At the Avanu on Flagler, Cigano Swing showed its youthful enthusiasm with eclectic tunes that showcased the talents of three intensely focused young men on acoustic guitars and upright bass. They were relegated to a corner in a narrow upstairs balcony, where only a few people gathered while the music served mainly as background for first-floor patrons engaged mainly in socializing.

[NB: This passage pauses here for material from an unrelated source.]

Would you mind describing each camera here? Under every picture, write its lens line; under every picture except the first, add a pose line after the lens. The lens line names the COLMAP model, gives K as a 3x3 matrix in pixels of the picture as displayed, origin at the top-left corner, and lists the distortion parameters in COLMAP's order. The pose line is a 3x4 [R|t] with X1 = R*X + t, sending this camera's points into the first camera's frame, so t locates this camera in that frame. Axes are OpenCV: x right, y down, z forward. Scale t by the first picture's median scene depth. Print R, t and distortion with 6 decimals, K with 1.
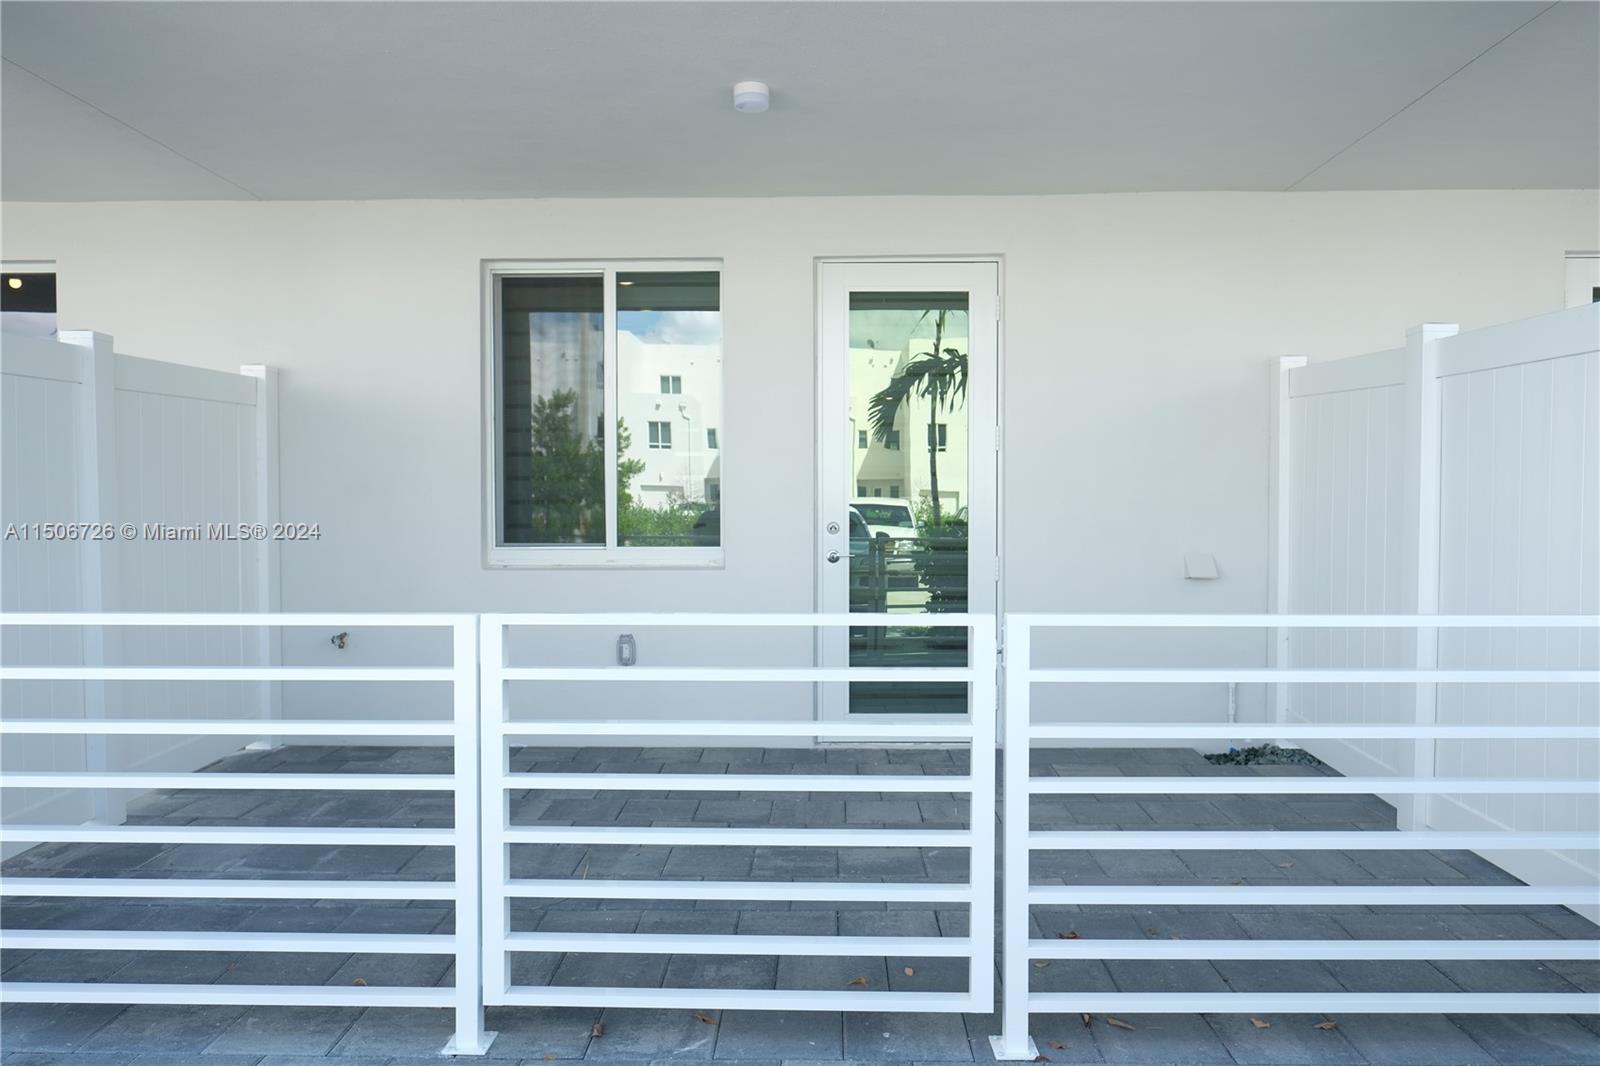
lens RADIAL K [[1132.6, 0, 801.9], [0, 1132.6, 532.3], [0, 0, 1]] dist [-0.018592, 0.012199]
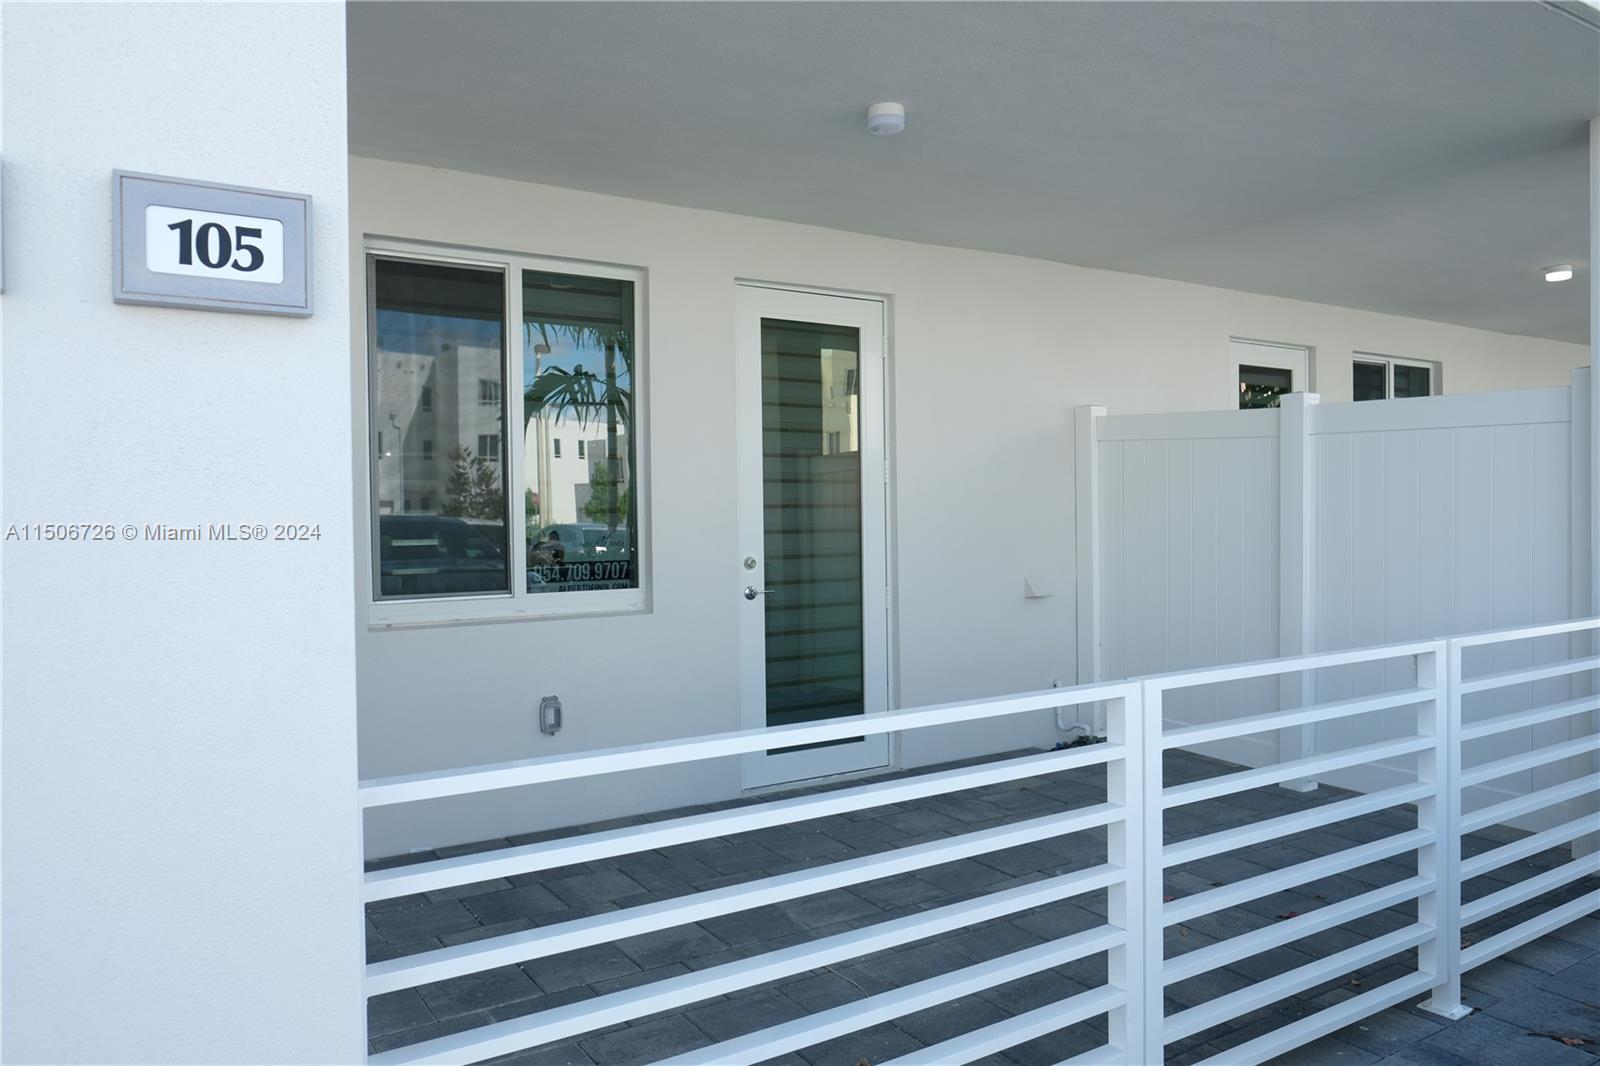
lens RADIAL K [[1132.6, 0, 800.5], [0, 1132.6, 528.1], [0, 0, 1]] dist [-0.018592, 0.012199]
pose [[0.823179, -0.015248, 0.567577, -0.483413], [0.026085, 0.999599, -0.010977, -0.022004], [-0.567182, 0.023841, 0.823247, 0.192717]]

Clancy’s Cantina, an annual venue for the jazz festival, hosted the James Hall Quartet on this afternoon. Hall, who debuted at last year’s event at age 18, is prodigiously adept at both keyboard and xylophone. The highlight of the gig was a rendering of Ellington’s Caravan, which had the tenor saxophonist stretching the instrument’s limits in tandem with Hall’s high-flying magicianship on the electric keyboard.

 

 

 

 

But the event that had me most enthralled was the Jeff Rupert Quartet at the Grille at Riverview. With the wide Indian River as backdrop, the Rupert ensemble kept diners and drinkers at attention with a potpourri of American songbook standards ranging from the full-blown uptempo to the wistful meanderings of Hoagy Carmichael’s Skylark, along with a few obscure originals by associates. Throughout the three-hour session, Rupert’s passion never ebbed, and one worries whether his heart can stand the intensity, especially since the room was warm before soft river breezes wafted through the wall of open west-side windows in the gloaming.

 

Next year I’ll be in Clearwater, 20 or so miles north of the artsy St. Petersburg, where the long, one-street downtown is eminently suited for a similar festival. Got to talk to the city fathers and mothers.